There's a little more backstory to it than this; almost a year ago I started "the Abs Diet", just for a 6-week run to see how I'd like it. The food habits changed slowly - while I don't follow it religiously any more, I do tend to make smoothies a principal part of my diet, and snack on nuts and fruit more than donuts and ice cream.

More surprising to me was that I grew to really enjoy weightlifting. Not only the effects on my body, the smile on my wife's face when she'd embrace me and find that her arms fit around me more easily, or the changing shape of my arms. No, I enjoyed the process itself, the repetitive, meditative struggle. My inner drill instructor would come out and yell at me to finish that rep, make that form better, and each little victory started my day off with the knowledge that I'd done something, achieved a goal, and whatever else happened that day, it would not be as bad a day as it could have been.

Then, without going into detail, about 5 months ago my life fell apart. And so did my regimen.

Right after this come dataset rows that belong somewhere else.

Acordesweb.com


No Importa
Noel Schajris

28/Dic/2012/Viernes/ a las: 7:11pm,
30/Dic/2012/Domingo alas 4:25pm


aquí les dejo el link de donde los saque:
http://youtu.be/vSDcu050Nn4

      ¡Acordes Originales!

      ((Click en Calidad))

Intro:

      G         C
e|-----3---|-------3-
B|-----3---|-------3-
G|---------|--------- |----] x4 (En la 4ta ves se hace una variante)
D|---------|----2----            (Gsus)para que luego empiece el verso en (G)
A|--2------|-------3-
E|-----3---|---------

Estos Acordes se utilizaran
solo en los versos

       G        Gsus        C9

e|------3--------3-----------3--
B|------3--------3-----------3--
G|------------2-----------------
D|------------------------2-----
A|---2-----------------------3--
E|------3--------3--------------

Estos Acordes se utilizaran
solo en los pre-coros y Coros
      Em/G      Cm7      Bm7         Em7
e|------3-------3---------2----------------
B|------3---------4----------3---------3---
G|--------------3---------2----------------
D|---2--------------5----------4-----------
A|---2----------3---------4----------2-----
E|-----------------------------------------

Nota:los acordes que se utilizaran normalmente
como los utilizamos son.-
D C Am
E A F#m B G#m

Put simply, it didn't seem to matter any more - divorce and other upheavals simply made me not care.

Of course, there's more to it than that. Part of it was also punishing myself for my own failure, as I perceived it, and what better way than to both take away something I enjoyed and also begin to reverse all the good work I'd done?

After about 3 months I decided to start again...and that's when that Inner Critic shifted tactics. Procrastination became the watchword: Oh, you didn't get up early enough. You really should clean the basement before you lift weights. Probably should stretch first, and there's not time for that.

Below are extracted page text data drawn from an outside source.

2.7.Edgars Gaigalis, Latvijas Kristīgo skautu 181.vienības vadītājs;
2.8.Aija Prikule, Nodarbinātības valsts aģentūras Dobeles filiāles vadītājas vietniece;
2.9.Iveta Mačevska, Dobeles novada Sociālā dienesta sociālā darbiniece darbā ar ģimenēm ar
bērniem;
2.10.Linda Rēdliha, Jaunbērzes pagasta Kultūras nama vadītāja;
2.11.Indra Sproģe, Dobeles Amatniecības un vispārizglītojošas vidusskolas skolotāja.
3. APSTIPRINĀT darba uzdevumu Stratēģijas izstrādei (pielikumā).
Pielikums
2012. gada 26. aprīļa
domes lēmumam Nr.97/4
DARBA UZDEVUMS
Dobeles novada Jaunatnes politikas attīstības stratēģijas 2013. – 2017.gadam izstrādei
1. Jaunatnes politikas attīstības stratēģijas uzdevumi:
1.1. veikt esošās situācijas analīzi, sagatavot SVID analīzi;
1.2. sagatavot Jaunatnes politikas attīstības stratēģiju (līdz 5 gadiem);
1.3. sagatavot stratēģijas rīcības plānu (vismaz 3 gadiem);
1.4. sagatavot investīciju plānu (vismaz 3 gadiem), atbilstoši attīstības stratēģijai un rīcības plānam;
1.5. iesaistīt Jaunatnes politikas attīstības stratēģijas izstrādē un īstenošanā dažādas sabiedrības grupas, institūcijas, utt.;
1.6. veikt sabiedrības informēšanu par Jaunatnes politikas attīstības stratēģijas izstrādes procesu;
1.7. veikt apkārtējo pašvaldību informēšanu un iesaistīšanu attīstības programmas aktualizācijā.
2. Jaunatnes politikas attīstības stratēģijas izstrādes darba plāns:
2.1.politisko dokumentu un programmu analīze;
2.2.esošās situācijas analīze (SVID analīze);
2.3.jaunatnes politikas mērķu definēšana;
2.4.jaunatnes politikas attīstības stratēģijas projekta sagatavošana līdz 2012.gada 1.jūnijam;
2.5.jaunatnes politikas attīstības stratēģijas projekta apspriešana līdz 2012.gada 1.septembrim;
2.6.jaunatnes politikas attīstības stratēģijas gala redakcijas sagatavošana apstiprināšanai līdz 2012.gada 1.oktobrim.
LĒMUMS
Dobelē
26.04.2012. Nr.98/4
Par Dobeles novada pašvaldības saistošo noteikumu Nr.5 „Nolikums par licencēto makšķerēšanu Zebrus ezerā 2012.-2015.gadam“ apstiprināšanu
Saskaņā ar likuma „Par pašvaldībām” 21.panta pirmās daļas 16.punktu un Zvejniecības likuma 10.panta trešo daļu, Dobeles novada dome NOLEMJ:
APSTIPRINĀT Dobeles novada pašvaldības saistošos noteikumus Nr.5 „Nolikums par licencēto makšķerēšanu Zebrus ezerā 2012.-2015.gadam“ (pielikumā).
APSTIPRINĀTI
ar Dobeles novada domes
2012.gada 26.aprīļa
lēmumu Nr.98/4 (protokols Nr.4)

For some reason, this morning, the voice didn't work. Even though I'd been up past midnight helping a friend through an inner crisis, at 6:30 am I got off the futon and put on shorts and a t-shirt and started the abdominals. I didn't wait to clean off the yoga mat, I didn't go hunting for the right music on the iPod, I ignored the laundry on the floor and I simply did the routine.

Then I went to the basement. I didn't sweep the floor around the weight machine, I didn't futz with the laundry, I didn't even take the time to dust the cobwebs off the sliding plates. I just started lifting.

Thirty minutes later, I can go through the rest of my day knowing that, in spite of the slings and arrows that come my way - and lemme tell ya, in the 1/2 hour I've been here at work already, there have been some doozies - I have that familiar burn in my arms, my vision is clear, and I know that I at least started the day with something worthwhile.

Sometimes you just gotta get up and do it.